我正在使用带有 Tensorflow 后端的 Keras 来训练一个简单的 1D CNN 来检测传感器数据中的特定事件。虽然具有数千万样本的数据很容易以一维浮点数组的形式放入 ram,但显然将数据存储为 N x inputDim 数组需要大量内存,该数组可以传递给 model.fit 进行训练. 虽然我可以使用 model.fit_generator 或 model.train_on_batch 动态生成所需的小批量,但出于某种原因,我观察到 model.fit 和 model.fit_generator 和 model.train_on_batch 之间存在巨大的性能差距,即使所有内容都存储在内存中小批量生成速度很快,因为它基本上只包括重塑数据。因此,我想知道我是否做错了什么,或者这种性能差距是否可以预料。我正在使用带有 3.2 GHz Intel Core i7 处理器(支持多线程的 4 个内核)和 Python 3.6.3 的 CPU 版本的 Tensorflow 2.0。在 Mac Os X Mojave 上。
简而言之,我创建了一个虚拟 python 脚本来重新创建问题,它显示,批量大小为 64 时,使用 model.fit 运行 10 个 epoch 需要 407 秒,使用 model.fit_generator 需要 1852 秒,使用 model.fit_generator 需要 1985 秒。 train_on_batch。CPU 负载分别为 ~220%、~130% 和 ~120%,而且 model.fit_generator 和 model.train_on_batch 实际上相当奇怪,而 model.fit_generator 应该能够并行化小批量创建和模型。 train_on_batch 绝对没有。也就是说,model.fit(具有巨大的内存需求)比其他具有易于管理的内存需求的候选解决方案高出四倍。显然,CPU 负载会随着批大小的增加而增加,总训练时间会减少,但 model.fit 总是最快的,边距至少为 2,直到批大小为 8096。
这种行为是正常的(当不涉及 GPU 时)还是可以/应该做些什么来提高具有合理批量大小的较少内存密集型选项的计算性能?特别是 model.fit_generator 无法提供不错的性能。似乎没有这样的选项可以将所有数据分成可管理的部分,然后以迭代方式运行 model.fit 并不断变化的训练数据。
请注意,提供的虚拟脚本正如其名称所暗示的那样,并且数据量已被修剪,以便使所有三个选项都可行。但是,使用的模型与我实际使用的模型相似(以提供现实情况)。
from tqdm import tqdm
import numpy as np
import tensorflow as tf
import time
import sys
import argparse
inputData = None
outputData = None
batchIndices = None
opts = None
class DataGenerator(tf.keras.utils.Sequence):
global inputData
global outputData
global batchIndices
'Generates data for Keras'
def __init__(self, batchSize, shuffle):
'Initialization'
self.batchIndices = batchIndices
self.batchSize = batchSize
self.shuffle = shuffle
self.on_epoch_end()
def __len__(self):
'Denotes the number of batches per epoch'
return int( np.floor( inputData.size / self.batchSize ) )
def __getitem__(self, index):
'Generate one batch of data'
# Generate data
X, y = self.__data_generation(self.indexes[index*self.batchSize:(index+1)*self.batchSize])
return X, y
def on_epoch_end(self):
'Updates indexes after each epoch'
self.indexes = np.arange(inputData.size)
if self.shuffle == True:
np.random.shuffle(self.indexes)
def __data_generation(self, INDX):
'Generates data containing batch_size samples'
# Generate data
X = np.expand_dims( inputData[ np.mod( batchIndices + np.reshape(INDX,(INDX.size,1)) , inputData.size ) ], axis=2)
y = outputData[INDX,:]
return X, y
def main( ):
global inputData
global outputData
global batchIndices
global opts
# Data generation
print(' ')
print('Generating data...')
np.random.seed(0) # For reproducible results
inputDim = int(104) # Input dimension
outputDim = int( 2) # Output dimension
N = int(1049344) # Total number of samples
M = int(5e4) # Number of anomalies
trainINDX = np.arange(N, dtype=np.uint32)
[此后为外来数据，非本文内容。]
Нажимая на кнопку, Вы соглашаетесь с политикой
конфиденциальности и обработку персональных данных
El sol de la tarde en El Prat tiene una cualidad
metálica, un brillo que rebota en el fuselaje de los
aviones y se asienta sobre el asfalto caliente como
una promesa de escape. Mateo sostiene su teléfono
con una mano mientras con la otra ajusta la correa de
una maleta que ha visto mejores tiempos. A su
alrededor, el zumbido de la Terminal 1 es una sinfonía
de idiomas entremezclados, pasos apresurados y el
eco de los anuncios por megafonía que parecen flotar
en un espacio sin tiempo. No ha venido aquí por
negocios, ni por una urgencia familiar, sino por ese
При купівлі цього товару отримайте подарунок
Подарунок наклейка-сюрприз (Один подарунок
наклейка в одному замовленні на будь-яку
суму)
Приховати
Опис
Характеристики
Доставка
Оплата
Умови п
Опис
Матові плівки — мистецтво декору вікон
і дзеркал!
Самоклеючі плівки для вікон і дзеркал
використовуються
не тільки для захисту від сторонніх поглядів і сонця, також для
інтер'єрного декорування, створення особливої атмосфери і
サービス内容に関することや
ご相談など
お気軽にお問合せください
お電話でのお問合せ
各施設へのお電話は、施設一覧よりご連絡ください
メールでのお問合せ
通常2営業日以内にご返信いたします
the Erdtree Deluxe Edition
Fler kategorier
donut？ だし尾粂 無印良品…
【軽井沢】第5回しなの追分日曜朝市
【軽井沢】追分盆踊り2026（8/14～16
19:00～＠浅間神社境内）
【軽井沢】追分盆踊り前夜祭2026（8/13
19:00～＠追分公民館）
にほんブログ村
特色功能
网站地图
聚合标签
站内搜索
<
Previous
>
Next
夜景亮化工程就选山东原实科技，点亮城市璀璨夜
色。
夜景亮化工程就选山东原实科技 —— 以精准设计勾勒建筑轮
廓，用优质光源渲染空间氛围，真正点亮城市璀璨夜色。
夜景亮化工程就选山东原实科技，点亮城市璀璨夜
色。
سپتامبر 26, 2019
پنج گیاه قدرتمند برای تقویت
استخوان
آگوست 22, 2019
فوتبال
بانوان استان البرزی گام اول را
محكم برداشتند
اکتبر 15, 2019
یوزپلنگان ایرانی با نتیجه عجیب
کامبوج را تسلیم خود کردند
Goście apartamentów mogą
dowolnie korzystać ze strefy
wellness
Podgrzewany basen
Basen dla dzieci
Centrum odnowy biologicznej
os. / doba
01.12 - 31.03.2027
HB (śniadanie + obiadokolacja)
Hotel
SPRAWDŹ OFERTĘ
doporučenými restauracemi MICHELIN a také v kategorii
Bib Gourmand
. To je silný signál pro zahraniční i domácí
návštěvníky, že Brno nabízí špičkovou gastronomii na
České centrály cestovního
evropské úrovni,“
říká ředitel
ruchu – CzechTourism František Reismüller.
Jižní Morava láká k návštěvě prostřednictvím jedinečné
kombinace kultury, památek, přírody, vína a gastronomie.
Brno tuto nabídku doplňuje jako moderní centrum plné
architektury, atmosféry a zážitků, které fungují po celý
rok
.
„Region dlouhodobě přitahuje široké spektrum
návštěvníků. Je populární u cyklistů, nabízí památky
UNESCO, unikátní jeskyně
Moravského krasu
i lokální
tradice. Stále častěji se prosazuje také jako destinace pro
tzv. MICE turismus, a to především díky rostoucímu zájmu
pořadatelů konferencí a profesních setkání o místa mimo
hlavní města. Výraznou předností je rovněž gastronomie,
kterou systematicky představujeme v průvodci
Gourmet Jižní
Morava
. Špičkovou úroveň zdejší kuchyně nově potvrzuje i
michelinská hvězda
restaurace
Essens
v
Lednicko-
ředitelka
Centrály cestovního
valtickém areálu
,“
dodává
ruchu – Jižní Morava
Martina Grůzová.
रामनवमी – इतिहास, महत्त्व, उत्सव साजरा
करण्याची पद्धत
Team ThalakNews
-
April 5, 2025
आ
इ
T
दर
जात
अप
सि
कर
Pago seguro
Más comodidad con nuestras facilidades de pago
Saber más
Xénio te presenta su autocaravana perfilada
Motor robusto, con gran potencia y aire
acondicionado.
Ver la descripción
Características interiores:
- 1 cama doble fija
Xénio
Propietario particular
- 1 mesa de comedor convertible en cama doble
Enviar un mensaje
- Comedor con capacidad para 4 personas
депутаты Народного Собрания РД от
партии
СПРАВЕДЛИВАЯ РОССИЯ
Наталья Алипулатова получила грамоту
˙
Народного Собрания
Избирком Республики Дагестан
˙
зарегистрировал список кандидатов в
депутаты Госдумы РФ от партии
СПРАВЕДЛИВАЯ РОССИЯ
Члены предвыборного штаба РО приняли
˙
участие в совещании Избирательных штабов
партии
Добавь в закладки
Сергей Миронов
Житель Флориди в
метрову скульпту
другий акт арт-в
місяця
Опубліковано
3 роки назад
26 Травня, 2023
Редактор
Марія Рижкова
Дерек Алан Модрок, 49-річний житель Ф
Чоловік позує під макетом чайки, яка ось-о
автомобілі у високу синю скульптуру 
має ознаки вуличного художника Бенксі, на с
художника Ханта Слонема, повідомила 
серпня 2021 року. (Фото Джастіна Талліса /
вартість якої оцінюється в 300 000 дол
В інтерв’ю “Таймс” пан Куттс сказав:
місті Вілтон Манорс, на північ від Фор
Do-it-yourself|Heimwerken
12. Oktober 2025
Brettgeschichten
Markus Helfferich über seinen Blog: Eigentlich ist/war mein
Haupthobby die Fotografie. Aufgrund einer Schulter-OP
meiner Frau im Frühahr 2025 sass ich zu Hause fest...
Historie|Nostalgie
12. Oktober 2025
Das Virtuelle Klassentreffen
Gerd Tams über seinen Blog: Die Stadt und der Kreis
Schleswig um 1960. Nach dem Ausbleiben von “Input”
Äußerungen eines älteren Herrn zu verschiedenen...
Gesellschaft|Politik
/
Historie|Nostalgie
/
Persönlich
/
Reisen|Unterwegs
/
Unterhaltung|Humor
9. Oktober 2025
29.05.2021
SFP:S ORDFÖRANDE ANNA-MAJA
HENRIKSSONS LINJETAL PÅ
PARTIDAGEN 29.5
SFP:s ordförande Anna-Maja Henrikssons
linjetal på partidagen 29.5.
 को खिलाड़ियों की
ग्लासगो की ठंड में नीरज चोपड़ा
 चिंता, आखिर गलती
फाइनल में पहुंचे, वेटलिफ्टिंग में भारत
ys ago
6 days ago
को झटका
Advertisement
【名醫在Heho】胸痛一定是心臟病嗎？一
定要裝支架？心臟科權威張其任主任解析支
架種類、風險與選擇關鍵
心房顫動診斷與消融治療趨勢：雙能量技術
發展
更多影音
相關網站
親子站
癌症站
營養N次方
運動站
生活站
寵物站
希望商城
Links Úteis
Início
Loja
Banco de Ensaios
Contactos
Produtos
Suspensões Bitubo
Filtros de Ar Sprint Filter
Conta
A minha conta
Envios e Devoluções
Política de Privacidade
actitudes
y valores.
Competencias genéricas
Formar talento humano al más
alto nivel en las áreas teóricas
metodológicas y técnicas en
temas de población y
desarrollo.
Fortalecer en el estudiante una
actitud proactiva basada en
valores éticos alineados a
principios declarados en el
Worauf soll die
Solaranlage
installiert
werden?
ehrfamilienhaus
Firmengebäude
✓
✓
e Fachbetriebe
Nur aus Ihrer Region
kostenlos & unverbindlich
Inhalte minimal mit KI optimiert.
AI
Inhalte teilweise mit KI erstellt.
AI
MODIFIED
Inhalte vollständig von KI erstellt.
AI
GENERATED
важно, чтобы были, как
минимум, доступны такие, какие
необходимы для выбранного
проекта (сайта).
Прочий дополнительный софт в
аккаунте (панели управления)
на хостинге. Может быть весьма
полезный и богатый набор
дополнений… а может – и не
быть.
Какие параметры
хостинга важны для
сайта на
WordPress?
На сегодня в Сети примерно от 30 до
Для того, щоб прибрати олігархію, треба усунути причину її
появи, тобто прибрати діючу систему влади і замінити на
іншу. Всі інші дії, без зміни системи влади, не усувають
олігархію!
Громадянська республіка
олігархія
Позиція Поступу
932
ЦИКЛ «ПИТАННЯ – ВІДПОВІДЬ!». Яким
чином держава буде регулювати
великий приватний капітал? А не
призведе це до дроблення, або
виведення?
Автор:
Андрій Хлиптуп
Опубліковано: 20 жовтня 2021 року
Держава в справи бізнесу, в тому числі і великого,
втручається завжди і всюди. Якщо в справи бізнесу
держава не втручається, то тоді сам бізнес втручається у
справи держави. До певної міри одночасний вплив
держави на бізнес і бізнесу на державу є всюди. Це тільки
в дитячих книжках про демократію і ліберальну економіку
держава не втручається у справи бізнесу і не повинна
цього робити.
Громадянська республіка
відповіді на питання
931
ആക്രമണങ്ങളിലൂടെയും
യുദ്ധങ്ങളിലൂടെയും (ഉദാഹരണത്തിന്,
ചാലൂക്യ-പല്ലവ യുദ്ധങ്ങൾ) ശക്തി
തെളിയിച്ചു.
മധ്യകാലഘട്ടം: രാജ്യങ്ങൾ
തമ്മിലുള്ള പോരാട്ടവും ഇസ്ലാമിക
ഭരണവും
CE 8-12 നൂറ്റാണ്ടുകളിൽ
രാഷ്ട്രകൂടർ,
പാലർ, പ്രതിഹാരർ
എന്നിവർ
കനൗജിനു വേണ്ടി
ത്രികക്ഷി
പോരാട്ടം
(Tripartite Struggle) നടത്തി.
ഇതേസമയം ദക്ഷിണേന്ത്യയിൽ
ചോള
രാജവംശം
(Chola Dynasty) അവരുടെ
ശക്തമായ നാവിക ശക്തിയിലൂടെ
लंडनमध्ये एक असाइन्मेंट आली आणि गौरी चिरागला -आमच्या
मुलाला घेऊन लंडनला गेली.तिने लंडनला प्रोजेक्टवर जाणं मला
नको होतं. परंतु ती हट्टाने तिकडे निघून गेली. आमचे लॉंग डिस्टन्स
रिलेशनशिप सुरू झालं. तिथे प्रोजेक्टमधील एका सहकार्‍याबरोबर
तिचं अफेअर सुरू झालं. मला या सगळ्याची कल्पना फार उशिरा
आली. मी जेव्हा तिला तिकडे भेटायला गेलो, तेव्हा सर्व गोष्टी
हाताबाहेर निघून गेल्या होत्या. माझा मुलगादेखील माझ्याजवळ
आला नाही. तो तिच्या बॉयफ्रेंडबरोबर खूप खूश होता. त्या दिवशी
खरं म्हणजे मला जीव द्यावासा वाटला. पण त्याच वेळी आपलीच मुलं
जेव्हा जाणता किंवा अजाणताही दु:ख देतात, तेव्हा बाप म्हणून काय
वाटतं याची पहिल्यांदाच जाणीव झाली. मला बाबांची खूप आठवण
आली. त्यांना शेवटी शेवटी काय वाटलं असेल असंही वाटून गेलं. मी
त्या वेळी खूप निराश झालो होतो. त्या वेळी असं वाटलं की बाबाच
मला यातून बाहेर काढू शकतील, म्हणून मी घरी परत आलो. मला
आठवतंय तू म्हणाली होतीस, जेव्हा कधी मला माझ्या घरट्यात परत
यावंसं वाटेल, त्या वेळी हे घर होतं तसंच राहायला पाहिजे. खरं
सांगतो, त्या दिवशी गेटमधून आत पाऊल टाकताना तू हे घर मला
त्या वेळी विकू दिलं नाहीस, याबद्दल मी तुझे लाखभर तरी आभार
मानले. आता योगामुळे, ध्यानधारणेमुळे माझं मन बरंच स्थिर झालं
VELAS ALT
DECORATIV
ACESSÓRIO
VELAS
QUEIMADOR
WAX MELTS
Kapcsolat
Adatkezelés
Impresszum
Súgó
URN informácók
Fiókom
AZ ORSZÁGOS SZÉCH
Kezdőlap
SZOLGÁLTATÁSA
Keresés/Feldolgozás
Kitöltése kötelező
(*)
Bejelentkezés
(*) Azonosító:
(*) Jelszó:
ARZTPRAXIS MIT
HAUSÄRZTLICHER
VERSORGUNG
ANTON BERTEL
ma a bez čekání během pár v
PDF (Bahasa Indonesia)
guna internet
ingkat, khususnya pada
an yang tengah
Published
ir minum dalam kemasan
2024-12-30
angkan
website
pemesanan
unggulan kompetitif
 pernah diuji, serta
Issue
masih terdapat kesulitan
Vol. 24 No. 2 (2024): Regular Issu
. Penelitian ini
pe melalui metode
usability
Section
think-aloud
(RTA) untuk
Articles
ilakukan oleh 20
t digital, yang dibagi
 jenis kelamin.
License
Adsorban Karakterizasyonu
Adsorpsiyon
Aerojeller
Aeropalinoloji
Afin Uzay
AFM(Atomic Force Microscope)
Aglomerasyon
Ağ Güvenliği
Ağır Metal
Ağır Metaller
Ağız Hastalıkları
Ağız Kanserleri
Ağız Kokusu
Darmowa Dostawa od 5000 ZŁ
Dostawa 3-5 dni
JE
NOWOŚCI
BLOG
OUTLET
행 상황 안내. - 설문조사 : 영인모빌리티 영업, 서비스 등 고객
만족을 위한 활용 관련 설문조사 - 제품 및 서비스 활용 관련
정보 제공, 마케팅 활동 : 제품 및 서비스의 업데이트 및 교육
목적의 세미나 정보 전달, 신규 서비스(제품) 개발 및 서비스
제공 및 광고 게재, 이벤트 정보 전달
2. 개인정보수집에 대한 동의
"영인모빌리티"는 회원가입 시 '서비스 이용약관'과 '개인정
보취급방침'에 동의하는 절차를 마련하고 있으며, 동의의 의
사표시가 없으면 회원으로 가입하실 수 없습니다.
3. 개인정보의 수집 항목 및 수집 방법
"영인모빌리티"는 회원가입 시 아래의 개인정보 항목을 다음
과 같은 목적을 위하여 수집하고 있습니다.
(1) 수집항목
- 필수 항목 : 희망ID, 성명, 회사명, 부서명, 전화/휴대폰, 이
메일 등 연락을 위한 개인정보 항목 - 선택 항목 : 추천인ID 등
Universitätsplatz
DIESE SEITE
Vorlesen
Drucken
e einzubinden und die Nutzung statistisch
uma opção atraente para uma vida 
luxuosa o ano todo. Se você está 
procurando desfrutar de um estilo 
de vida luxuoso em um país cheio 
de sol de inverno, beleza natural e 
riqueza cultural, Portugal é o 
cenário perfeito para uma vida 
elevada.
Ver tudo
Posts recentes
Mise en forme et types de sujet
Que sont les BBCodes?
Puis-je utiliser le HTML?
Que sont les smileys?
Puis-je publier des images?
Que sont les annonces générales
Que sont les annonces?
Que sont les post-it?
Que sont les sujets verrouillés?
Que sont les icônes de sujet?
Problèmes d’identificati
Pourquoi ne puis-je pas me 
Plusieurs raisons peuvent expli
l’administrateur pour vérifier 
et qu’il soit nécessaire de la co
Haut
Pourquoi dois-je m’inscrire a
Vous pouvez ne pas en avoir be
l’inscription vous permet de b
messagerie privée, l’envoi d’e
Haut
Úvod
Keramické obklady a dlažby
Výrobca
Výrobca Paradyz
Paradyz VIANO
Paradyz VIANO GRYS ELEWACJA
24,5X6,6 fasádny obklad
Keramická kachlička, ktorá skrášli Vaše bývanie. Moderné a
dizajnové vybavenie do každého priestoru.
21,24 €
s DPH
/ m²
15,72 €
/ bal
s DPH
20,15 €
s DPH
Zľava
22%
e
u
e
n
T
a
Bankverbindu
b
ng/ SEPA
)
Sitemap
inputData = np.sin(trainINDX) + np.random.normal(loc=0.0, scale=0.20, size=N) # Source data stored in a single array
anomalyLocations = np.random.choice(N, M, replace=False)
inputData[anomalyLocations] += 0.5
outputData = np.zeros((N,outputDim)) # One-hot encoded target array without ones
for i in range(N):
if( np.any( np.logical_and( anomalyLocations >= i, anomalyLocations < np.mod(i+inputDim,N) ) ) ):
outputData[i,1] = 1 # set class #2 to one if there is at least a single anomaly within range [i,i+inputDim)
else:
outputData[i,0] = 1 # set class #1 to one if there are no anomalies within range [i,i+inputDim)
print('...completed')
print(' ')
# Create a model for anomaly detection
model = tf.keras.Sequential([
tf.keras.layers.Conv1D(filters=24, kernel_size=9, strides=1, padding='valid', dilation_rate=1, activation='relu', use_bias=True, kernel_initializer='glorot_uniform', bias_initializer='zeros', input_shape=(inputDim,1)),
tf.keras.layers.MaxPooling1D(pool_size=4, strides=None, padding='valid'),
tf.keras.layers.Flatten(),
tf.keras.layers.Dense(20, activation='relu', use_bias=True),
tf.keras.layers.Dense(outputDim, activation='softmax')
])
model.compile( tf.keras.optimizers.Adam(),
loss=tf.keras.losses.CategoricalCrossentropy(),
metrics=[tf.keras.metrics.CategoricalAccuracy()])
print(' ')
relativeIndices = np.arange(inputDim) # Indices belonging to a single sample relative to current position
batchIndices = np.tile( relativeIndices, (opts.batchSize,1) ) # Relative indices tiled into an array of size ( batchSize , inputDim )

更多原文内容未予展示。